Doni Mardani, head of the disaster agency, appealed to heads of local areas: “We hoped for the heads [of] areas to be firm and remind the people to evacuate. Their valuables are important but their lives are more important.”
He appealed to people living in low level areas where it used to flood to keep an eye out as waters may return to known “pools”. He told those living by the rivers to evacuate to the designated evacuation points.
Floodwaters started receded in some parts of the city on Thursday evening, enabling residents to return to their homes.
More than 409,000 people were evacuated. Wibowo said about 397,000 people sought refuge in shelters across the greater metropolitan area.
Those returning to their homes found streets covered in mud and debris. Cars that had been parked in driveways were swept away, landing upside down in parks or piled up in narrow alleys.

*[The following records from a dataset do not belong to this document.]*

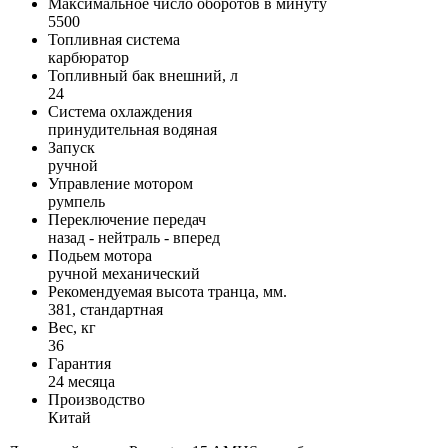
Максимальное число оборотов в минуту
5500
Топливная система
карбюратор
Топливный бак внешний, л
24
Система охлаждения
принудительная водяная
Запуск
ручной
Управление мотором
румпель
Переключение передач
назад - нейтраль - вперед
Подьем мотора
ручной механический
Рекомендуемая высота транца, мм.
381, стандартная
Вес, кг
36
Гарантия
24 месяца
Производство
Китай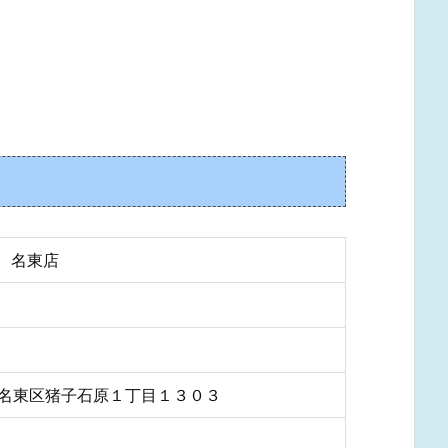
 名東店
屋市名東区猪子石原１丁目１３０３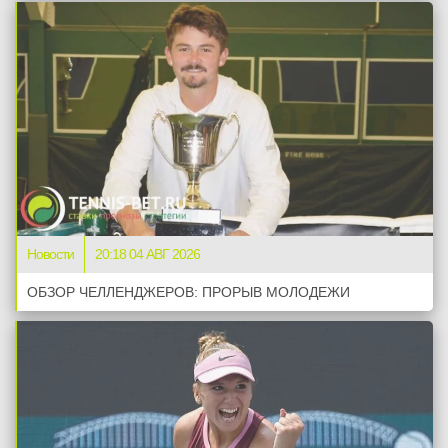
Новости
20:18 04 АВГ 2026
ОБЗОР ЧЕЛЛЕНДЖЕРОВ: ПРОРЫВ МОЛОДЕЖИ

Sidewalks were strewn with sandals, pots and pans and old photographs. Authorities took advantage of the receding waters to clear away mud and remove piles of wet garbage from the streets.
Electricity was restored to tens of thousands of residences and businesses.

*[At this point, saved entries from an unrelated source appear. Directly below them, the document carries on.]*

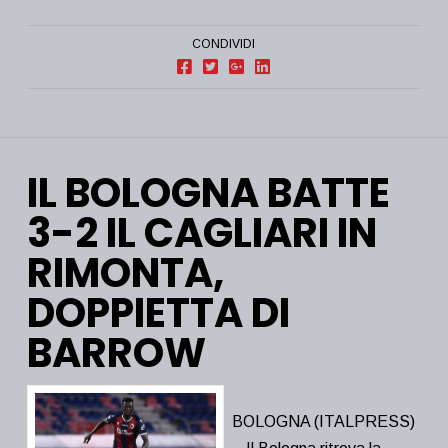
CONDIVIDI
IL BOLOGNA BATTE
3-2 IL CAGLIARI IN
RIMONTA,
DOPPIETTA DI
BARROW
BOLOGNA (ITALPRESS)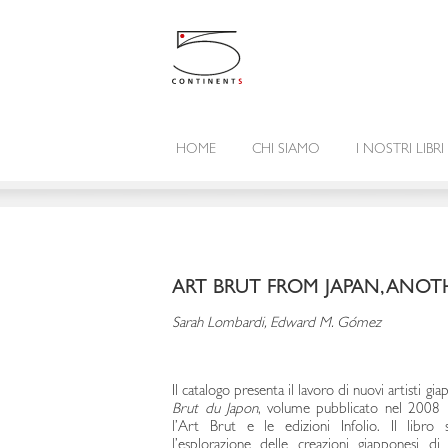
HOME
CHI SIAMO
I NOSTRI LIBRI
ART BRUT FROM JAPAN, ANO
Sarah Lombardi, Edward M. Gómez
Il catalogo presenta il lavoro di nuovi artisti gia
Brut du Japon
, volume pubblicato nel 2008 i
l’Art Brut e le edizioni Infolio. Il libro 
l’esplorazione delle creazioni giapponesi d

Jakarta’s Halim Perdanakusuma domestic airport reopened on Thursday after its runway was submerged. Nearly 20,000 passengers had been affected by the closure.
The flooding has highlighted Indonesia’s infrastructure problems.
Jakarta is home to 10 million people, or 30 million including those in its greater metropolitan area. It is prone to earthquakes and flooding and is rapidly sinking due to uncontrolled extraction of ground water.
President Joko Widodo announced in August that the capital would move to a site in sparsely populated East Kalimantan province on Borneo island, known for rainforests and orangutans.